DATA TO PROCESS section start

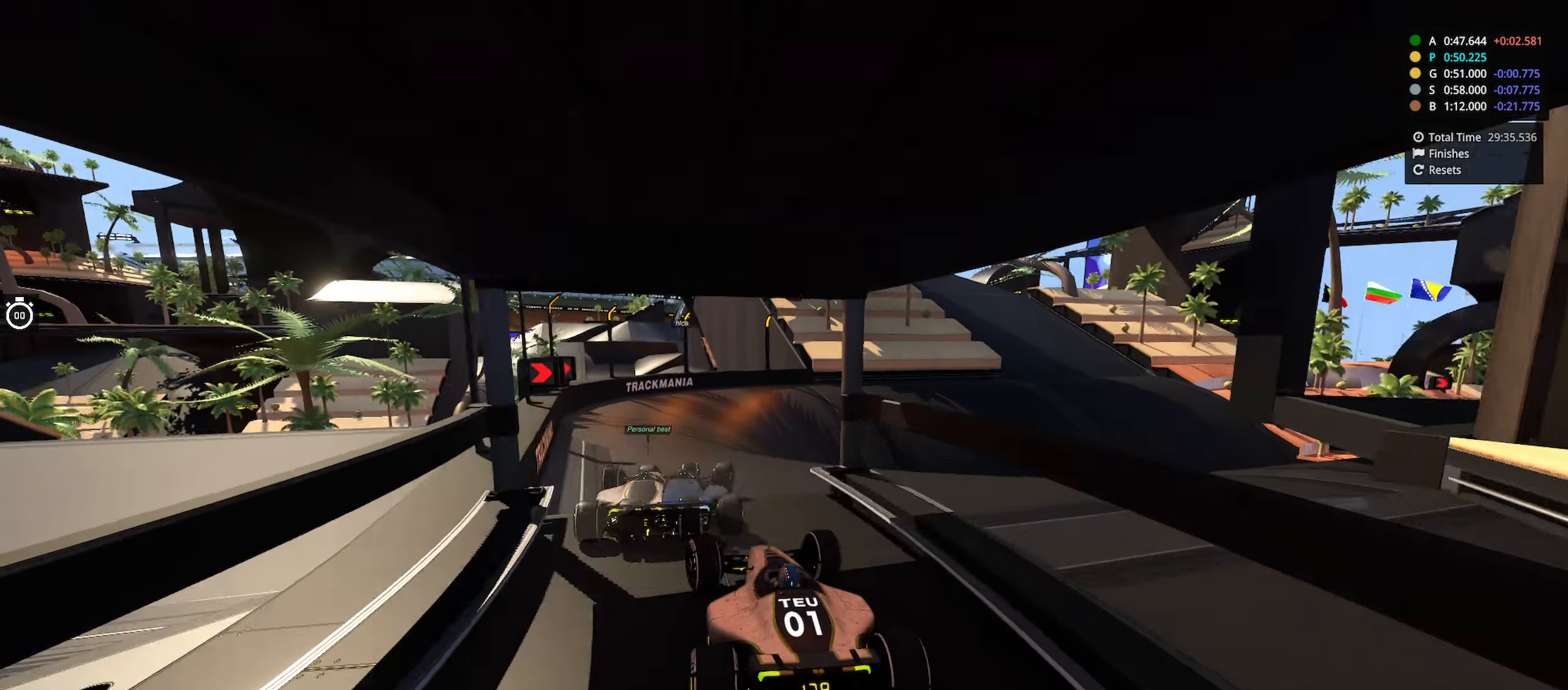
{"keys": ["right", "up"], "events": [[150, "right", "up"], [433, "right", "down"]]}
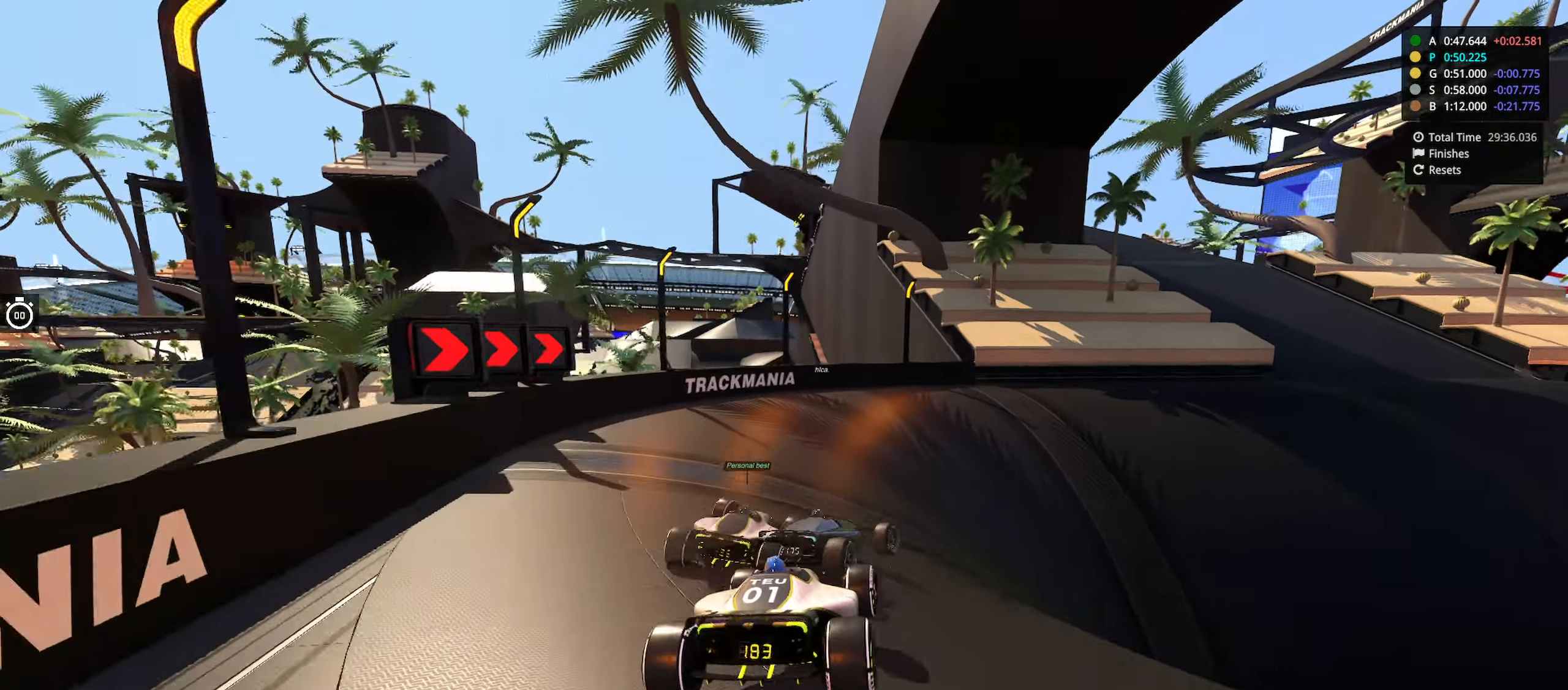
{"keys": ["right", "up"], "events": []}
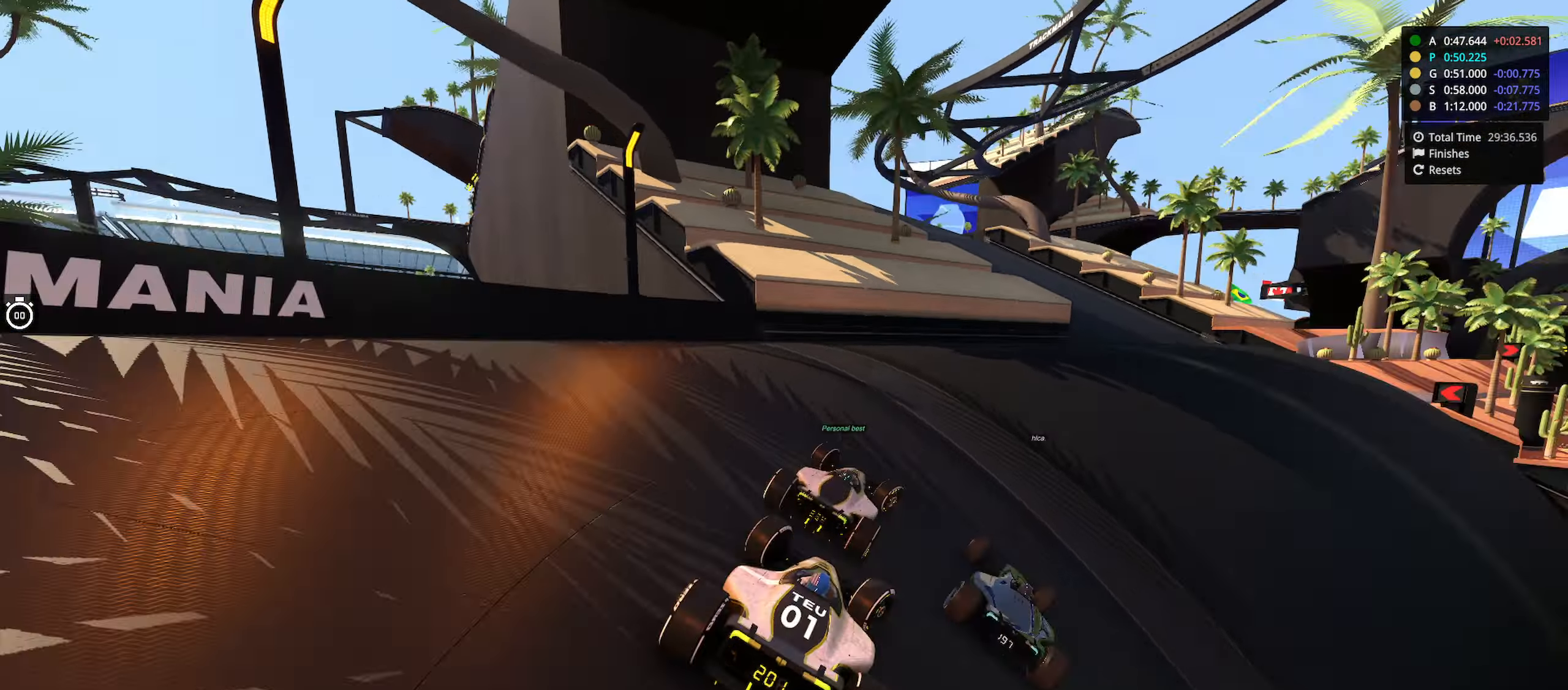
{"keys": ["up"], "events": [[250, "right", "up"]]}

DATA TO PROCESS section end
DATA TO PROCESS section start

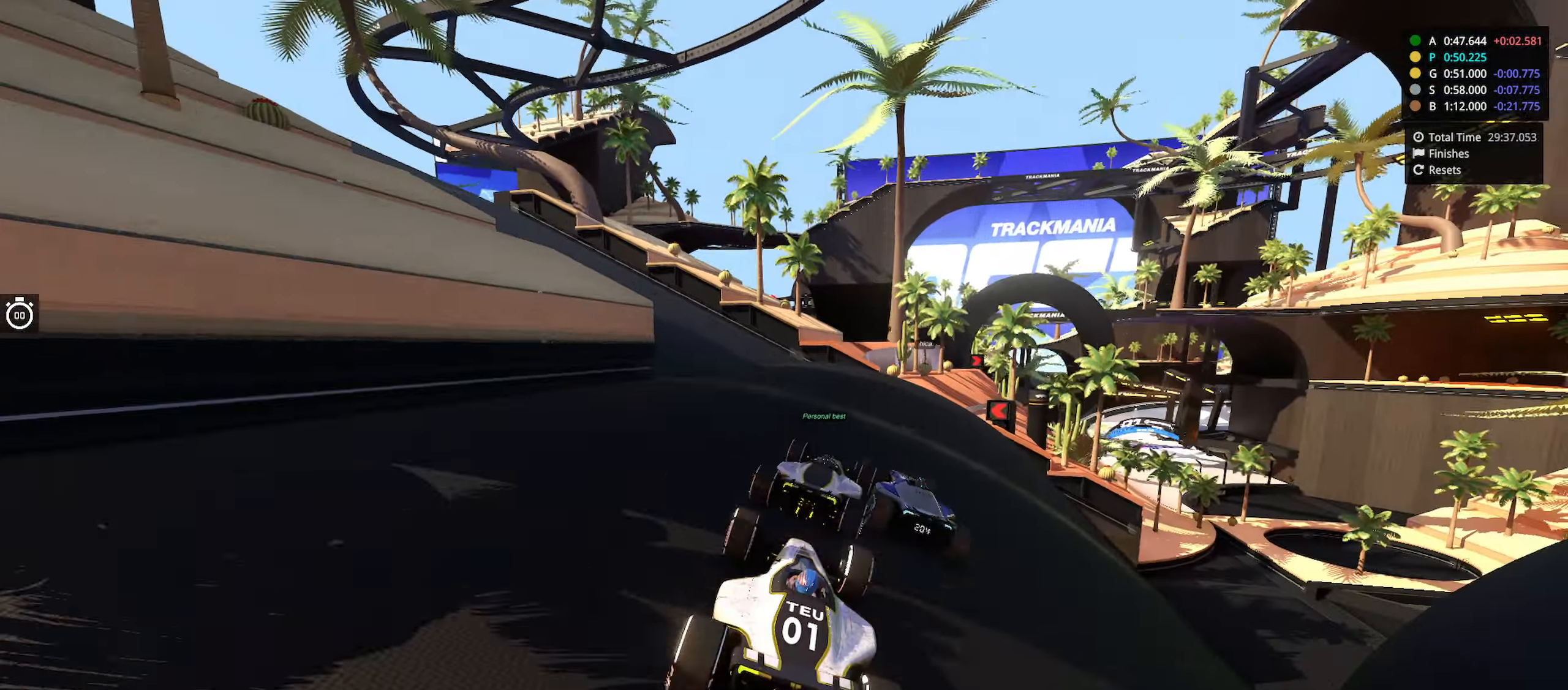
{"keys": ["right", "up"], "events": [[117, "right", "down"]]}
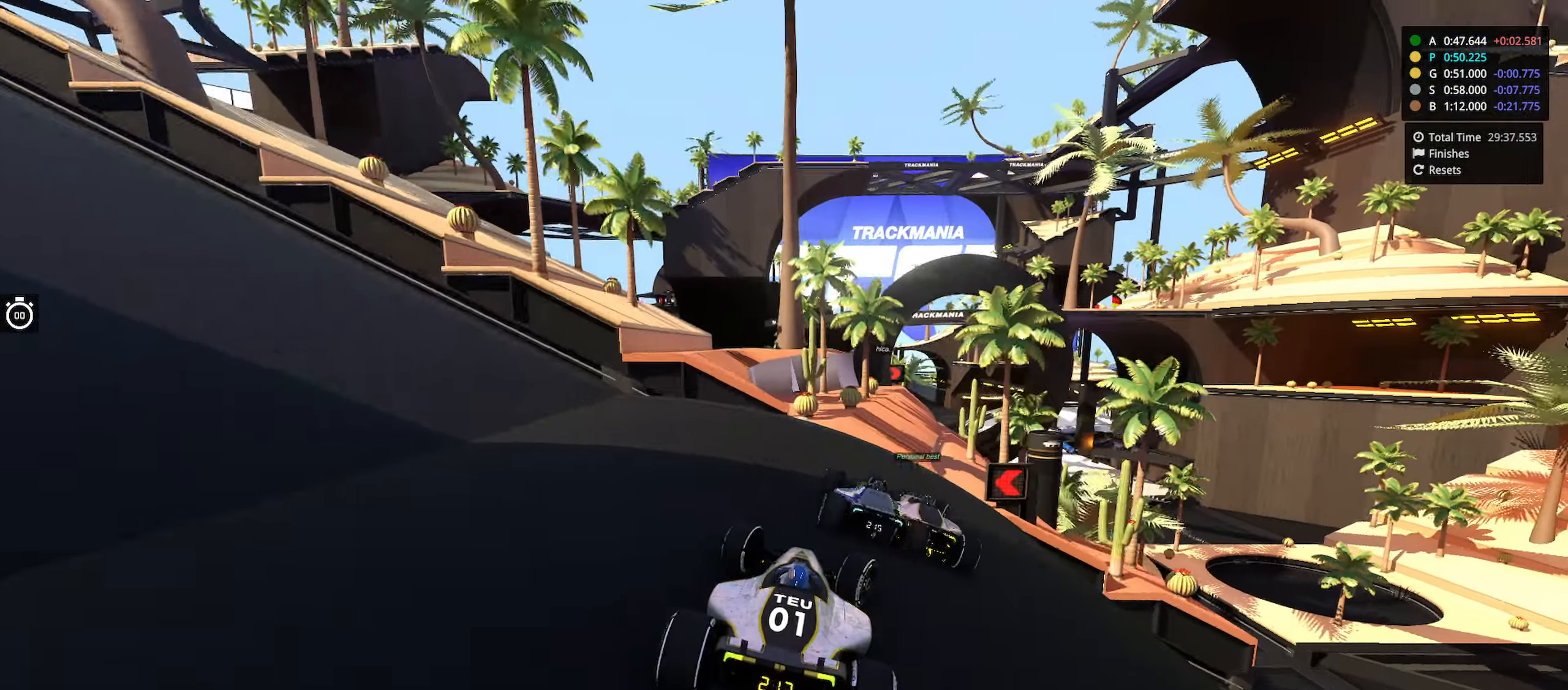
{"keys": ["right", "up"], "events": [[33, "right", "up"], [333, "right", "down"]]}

DATA TO PROCESS section end
DATA TO PROCESS section start

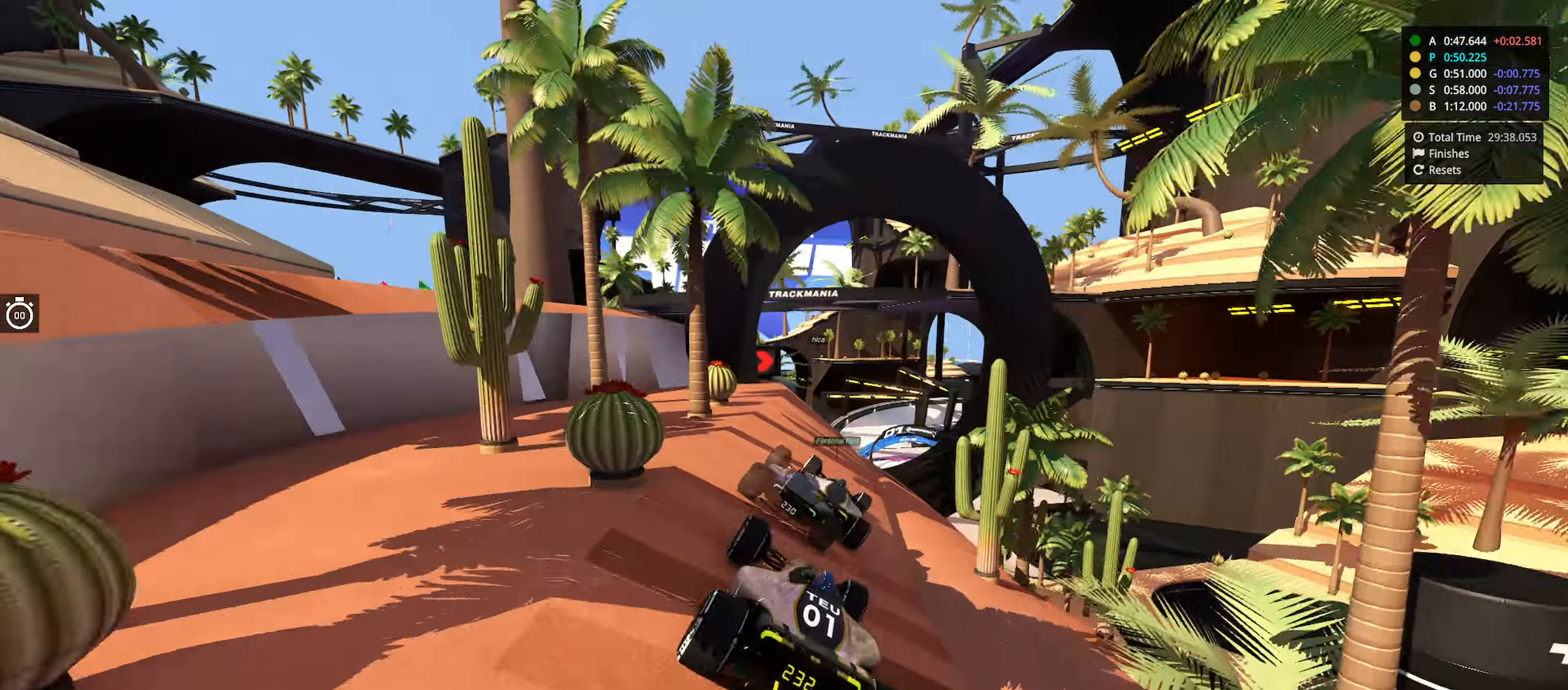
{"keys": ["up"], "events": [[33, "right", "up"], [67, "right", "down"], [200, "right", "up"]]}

DATA TO PROCESS section end

#### EXERCISE:
The lines to copy are those in the listing that contain "down".

#### ANSWER SECTION:
{"keys": ["right", "up"], "events": [[150, "right", "up"], [433, "right", "down"]]}
{"keys": ["right", "up"], "events": [[117, "right", "down"]]}
{"keys": ["right", "up"], "events": [[33, "right", "up"], [333, "right", "down"]]}
{"keys": ["up"], "events": [[33, "right", "up"], [67, "right", "down"], [200, "right", "up"]]}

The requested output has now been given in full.